Regardless, guys who are interested in you and want to see you will still
follow up and pursue you — especially after they’ve seen you naked.
2. YOU’LL KEEP HIM COMING BACK FOR MORE Who says that having sex on the first
date will turn away guys? Have you met them? They lovesex! If you’re
confident and enjoy what you’re doing, then they’ll be more inclined to return
for seconds. In this scenario, having sex on the first date actually benefits
you and increases your chances of a second meeting. Remember too that men are
pretty basic when it comes to dating and sex. If they like you, they like you.

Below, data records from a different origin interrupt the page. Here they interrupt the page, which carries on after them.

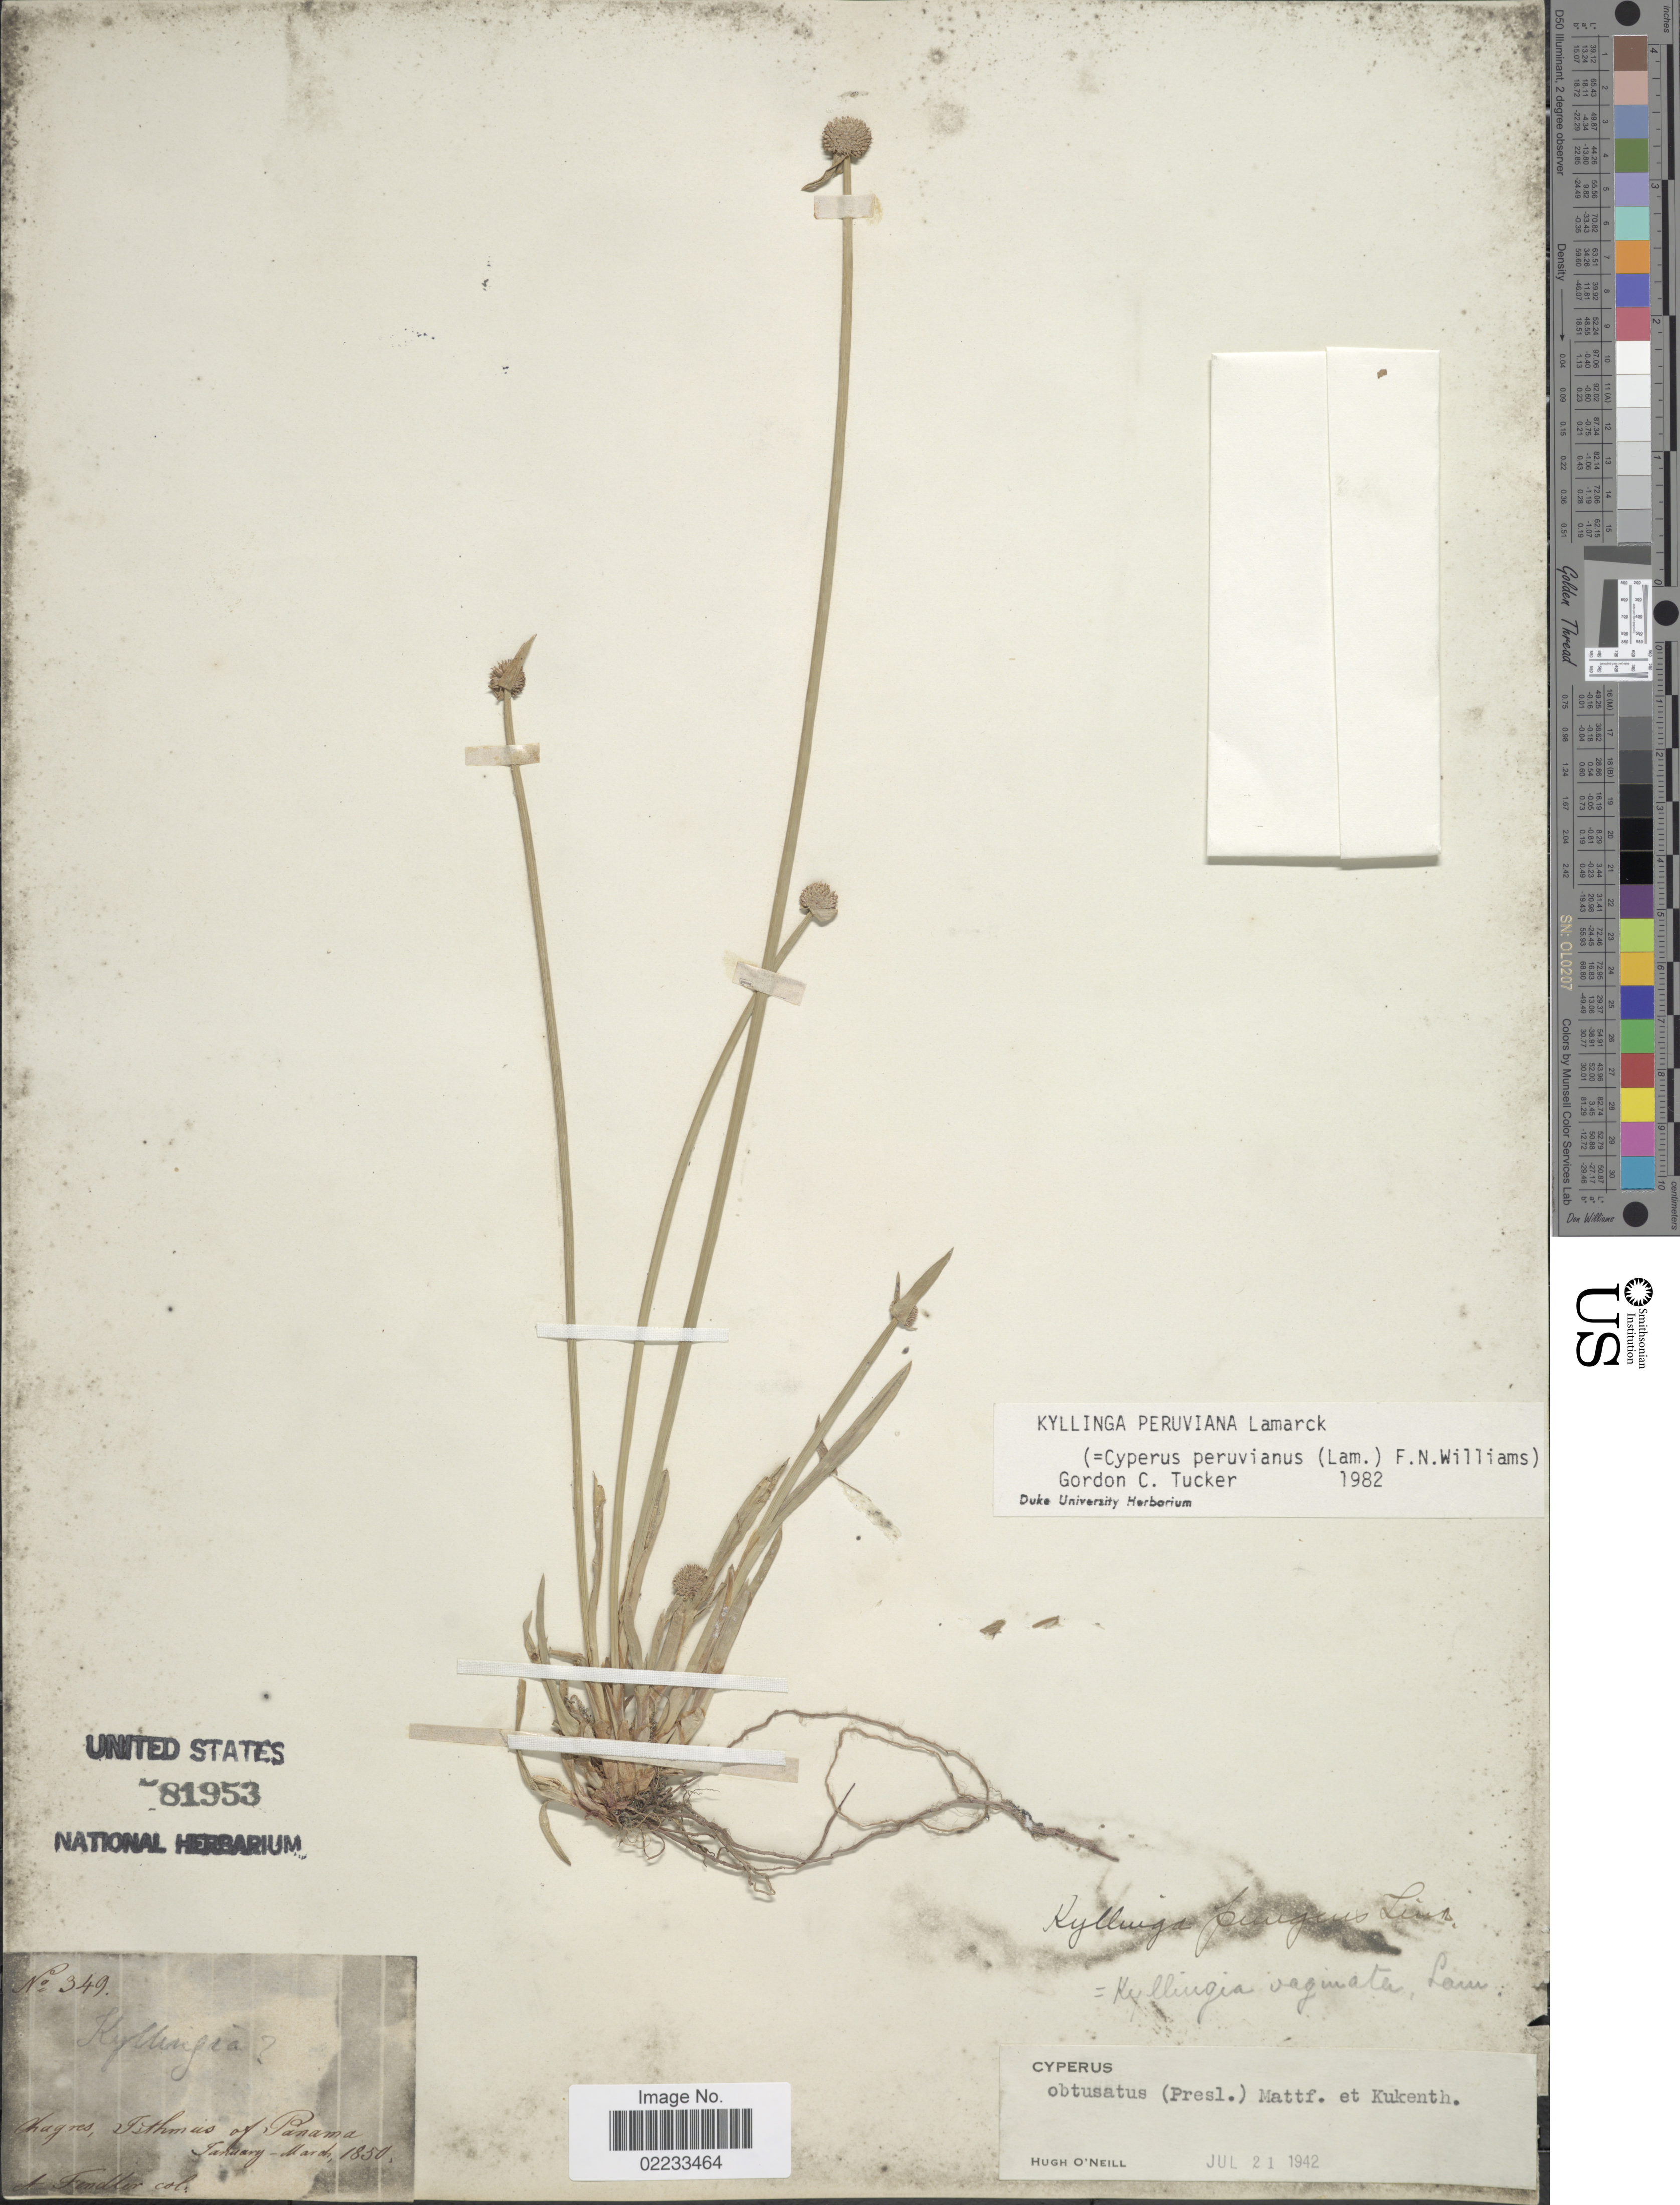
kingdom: Plantae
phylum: Tracheophyta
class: Liliopsida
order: Poales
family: Cyperaceae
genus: Cyperus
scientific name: Cyperus tibialis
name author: (Poit. ex Ledeb.) Govaerts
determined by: Strong, Mark T., (BOT), Smithsonian Institution - National Museum of Natural History (UNITED STATES)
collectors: A. Fendler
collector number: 349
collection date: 1850-01/1850-03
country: Panama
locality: Chagres, Isthmus of Panama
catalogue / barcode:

As Jeff Wilser, co-author of
“It’s Okay to Sleep With Him on the First Date: And Every Other Rule of Dating,
Debunked” tells Cosmo, “In the history of planet Earth, no guy has ever
said, “She’s awesome. She’s intelligent. She’s sexy, and she’s into ‘Game of
Thrones.’ There’s only one problem.…We hooked up on the first date.”
3. CUTS
THE SEXUAL TENSION If you don’t have sex early on, the pressure to have it
builds too greatly. Each subsequent date becomes a constant mind-game
of “Should I keep waiting? He’s taken me on three dates, should I just do
it? Maïa Mazaurette, columnist for GQ magazine in France, agrees saying,
“Because Brits and Americans are wary about when to move the relationship into
the bedroom it makes us more prudish when we finally get down to it.” When
sexual tension builds, you’re likely to become more awkward and over-analytical
about why it’s not happening. Think like a Frenchwoman and don’t be afraid to
take a bite out of that baguette!
4. CHEMISTRY IS CHEMISTRY Jeff Wilser says it
best, “If there’s chemistry, there’s chemistry, and from the guy’s perspective,
it doesn’t really matter if we hook up on date one or date seven.” You don’t
need to turn sex on the first date into this momentous decision. If you both
are into each other, then there’s no good reason not to enjoy each other more.
5.
THEY WANT IT! According to the 2012 Singles In America study, 41 percent
of New York men regard sex on the first date as “very appropriate” or “somewhat
appropriate.” So don’t be hesitant on the guy’s behalf. Chances are he wants it
just as badly as you do, and he isn’t condemning the act either.
6. YOU FIND
OUT IF YOU’RE REALLY CONNECTED Sexual compatibility is important part of a
relationship. By having sex on the first date, you get to establish that
special connection early on. And if it’s enjoyable, it’ll only increase your
attraction to one another. “In this day and age, more people recognize sex as
an important component of a successful relationship, not something to be
ashamed of,” says Justin Lehmiller, PhD, a social psychologist at Harvard
who studies relationships and sexuality. “For those people, it’s important to
establish sexual compatibility early on, and having sex on the first date may
be the right move for them.”
7. ….YOU GET TO HAVE SEX! Even if you eventually
find out you hate this person, at least you haven’t wasted your time. Stop
stressing about how it appears and look on the brightside, you’re getting it
in! Philip N. Cohen, a sociology professor at the University of Maryland,
assuages all our fearful reluctance with some profound logic: at the end
of the day, it’s not about sex, it’s about your attraction to one another. All
that matters is how much the couple like and are attracted to each other, which
determines how many dates they have, and whether the guy calls back. It appears
that the first-date-sex couples usually don’t last because people don’t know
each other very well on first dates and they have a high rate of failure
regardless of sex. What are you waiting for?